March 2014 may will be remembered in the East for the persistence of Old Man Winter. In investment advice it may be remembered as a tipping point of clarity on future fiduciary rulemaking at the Department of Labor (DOL) and the Securities and Exchange Commission (SEC).
The DOL displayed a new energy on rulemaking, which comes directly after the new DOL Secretary, Thomas Perez, met with key members of Congress over the past several months. This is an important development. Meanwhile, the SEC displayed a new caution, limiting itself to merely deciding it will decide whether to proceed. Some recent indications suggest the SEC may pass. The SEC passing on its fiduciary rulemaking, at least for now, may be good for investors.
See related: SEC’s Gallagher: Fiduciary rule likely not coming
By passing, the agency could stall an otherwise clear march, some 25 years in the making, of looser and looser regulations, de facto letting brokerage sales appear as fiduciary advice, while clearly not being fiduciary advice.

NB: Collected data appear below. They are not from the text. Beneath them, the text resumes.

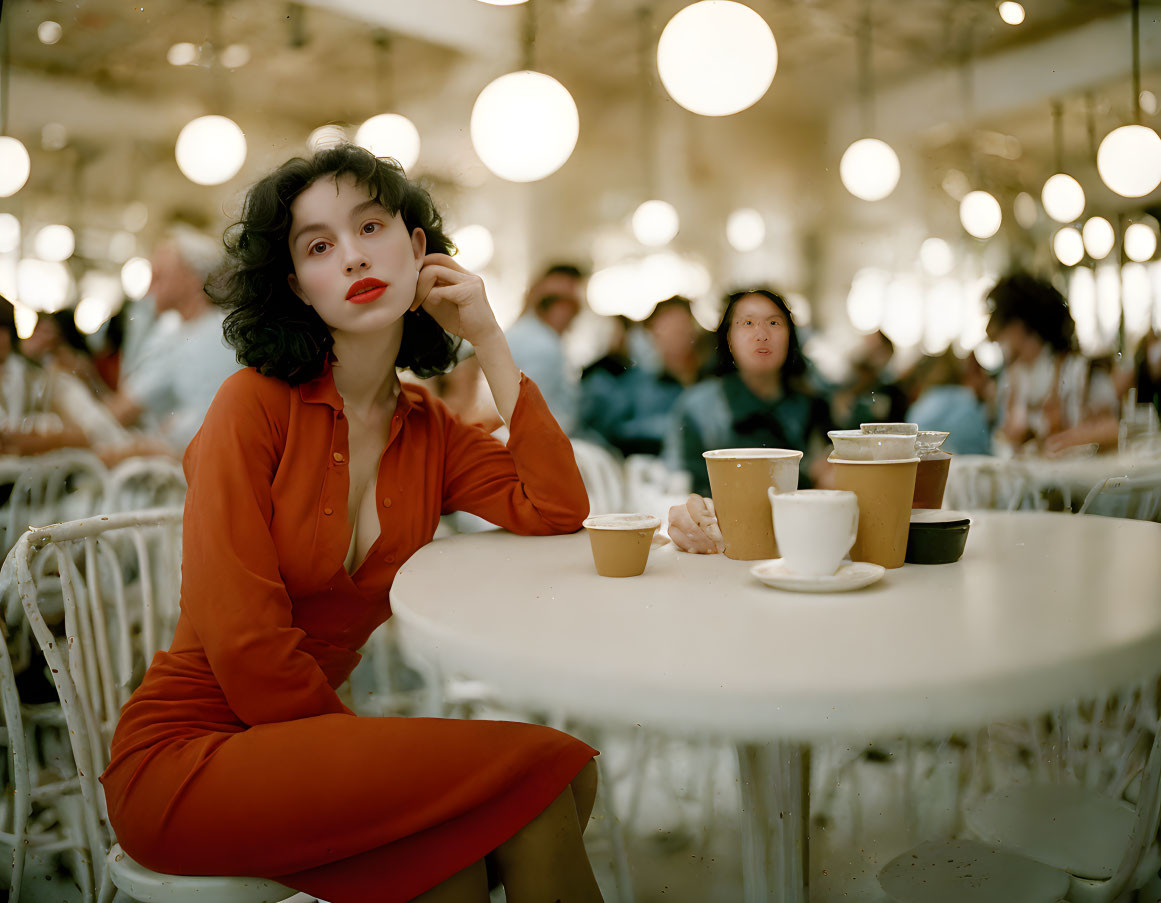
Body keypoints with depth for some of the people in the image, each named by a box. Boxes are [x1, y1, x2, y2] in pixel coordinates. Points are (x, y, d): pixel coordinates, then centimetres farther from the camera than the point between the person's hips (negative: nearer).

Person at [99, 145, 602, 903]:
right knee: (538, 767, -21)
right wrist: (379, 760, -11)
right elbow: (244, 643, -17)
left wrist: (489, 342, -7)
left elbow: (559, 511, -11)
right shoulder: (256, 404, -12)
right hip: (186, 755, -5)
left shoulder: (431, 430, 5)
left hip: (307, 739, 5)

How did this occur? Until recently, securities “sales” and “advice” were generally separated in federal law. This was a central purpose of the Advisers Act of 1940, where fiduciary principles were clearly reflected in its legislative background. Over time this separation steadily blurred.
A broker today is permitted to suggest he’s an investment advisor, while not necessarily being required (in brokerage accounts) to: put clients first, disclose his duties to his BD, and disclose conflicts or most expenses and fees that clients pay.
See also: Dems pen fiduciary rules concerns
It is well known that investors can’t distinguish advisors and brokers. What is less well known is that many industry professionals can’t do so either.
In the past two weeks I’ve spoken on fiduciary topics three times to very different audiences. I spoke to the New York County Lawyers Association on “The Disappearing Fiduciary Standard… the Uncertain Promise of Dodd Frank.” In these remarks (you can read them at thefiduciaryinstitute.org), I set out key notions of established fiduciary law, and then principles and practices the SEC appears to be considering for a “new” standard based on its March 2013 release (the SEC notes that the assumptions in that release may not be assumptions actually held by the Commission).
The differences between the “established” and a potential “new” fiduciary standard are not “of degree,” matters of nuance or peripheral to what fiduciary means. The differences are sharp and clear. They reveal two starkly opposed visions of the core of what fiduciary duties are and why they exist.
Whether March proves to be a tipping point of clarity or something else, well, only time will tell.